According to an Associated Press report, light sweet crude for December delivery on the New York Mercantile Exchange fell 70 cents to $59.15 a barrel in afternoon trading. Heating oil futures fell 4 cents to $1.765 a gallon, while gasoline futures dropped 3.46 cents to $1.569 per gallon.
In its weekly petroleum supply report, the federal Energy Information Administration (EIA) said Wednesday that U.S. crude inventories rose by 2.7 million barrels to 319.1 million barrels, or 12% above year ago levels. Gasoline inventories grew by 1 million barrels to 196.9 million barrels, or 3% below year ago levels.
The EIA data also showed that average daily gasoline demand over the past four weeks was 1.7% below year ago levels. However, the gap is narrowing because consumption has been rising week to week since the start of October.
“We’re moving back into last year’s range” for demand, said broker Andrew Lebow at Man Financial Inc. in New York. But Lebow said he considered the government report, overall, to be bearish for energy prices.
Oil prices fell below $60 a barrel for the first time in more than three months on Monday due to seasonally warm weather in parts of the U.S., dampening demand for home heating fuels such as natural gas and heating oil. Crude futures are about 15% below their Aug. 30 peak of $70.85.
Gasoline futures are sharply below their late August peak due to the recovery of refinery operations along the Gulf coast in the aftermath of hurricanes Katrina and Rita. Signs of slightly lower demand for gasoline have also had an impact on the market.
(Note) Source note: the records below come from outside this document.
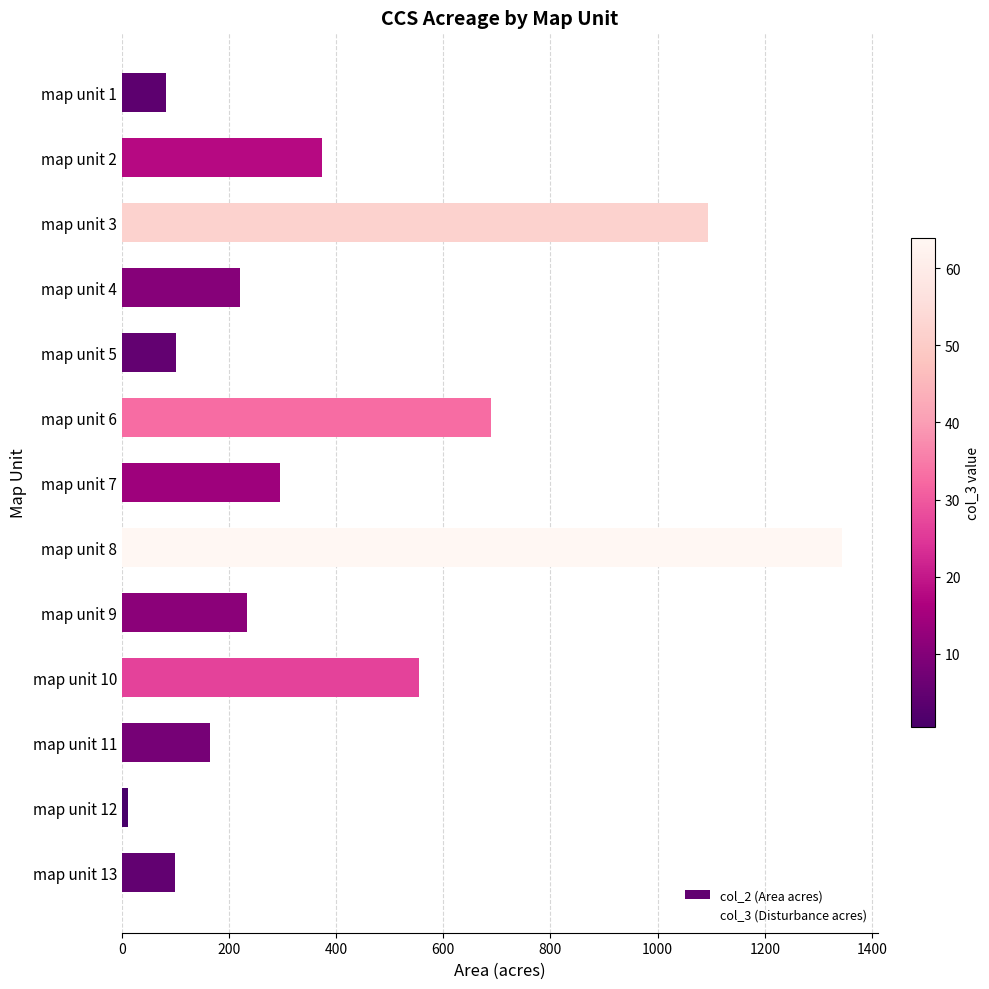

What is the sum of the values at map unit 6 and map unit 8?

2033.4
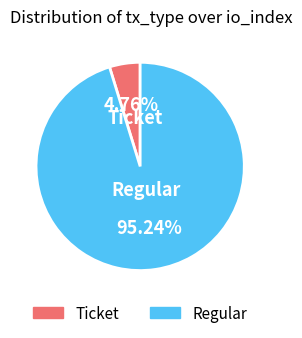

Which category has the smallest portion of the pie?

Ticket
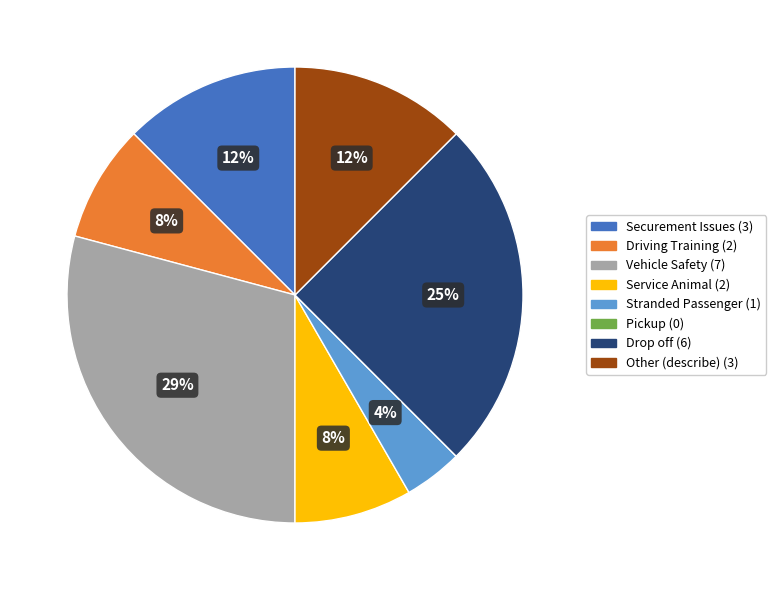

What is the ratio of the value at Service Animal to the value at Vehicle Safety?

0.3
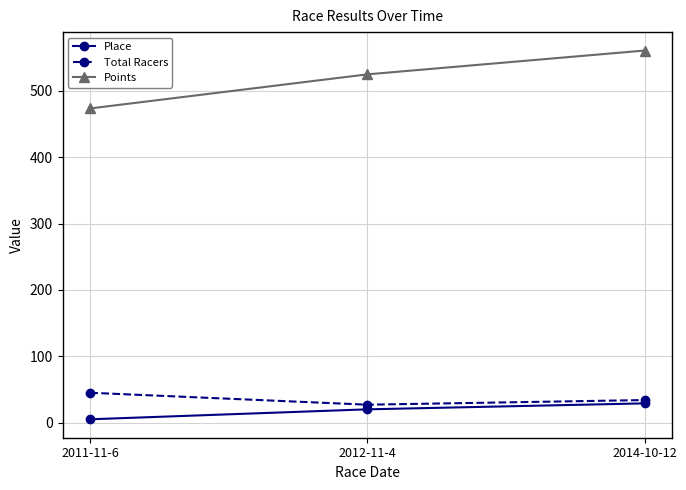

Reading left to right, list all the values displayed in this chart.

Place: 5.0	20.0	29.0
Total Racers: 45.0	27.0	34.0
Points: 473.7	525.1	561.0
Last week, the average retail price for a gallon of gasoline nationwide was $2.48 per gallon, or 12 cents higher than the year before.
“The post-hurricane price effects really hit a nerve with consumers and it’s affected market psychology as well,” Jim Burkhard at Cambridge Energy Research Associates said. “But we’re not likely to see the same degree of demand destruction in the next few months.”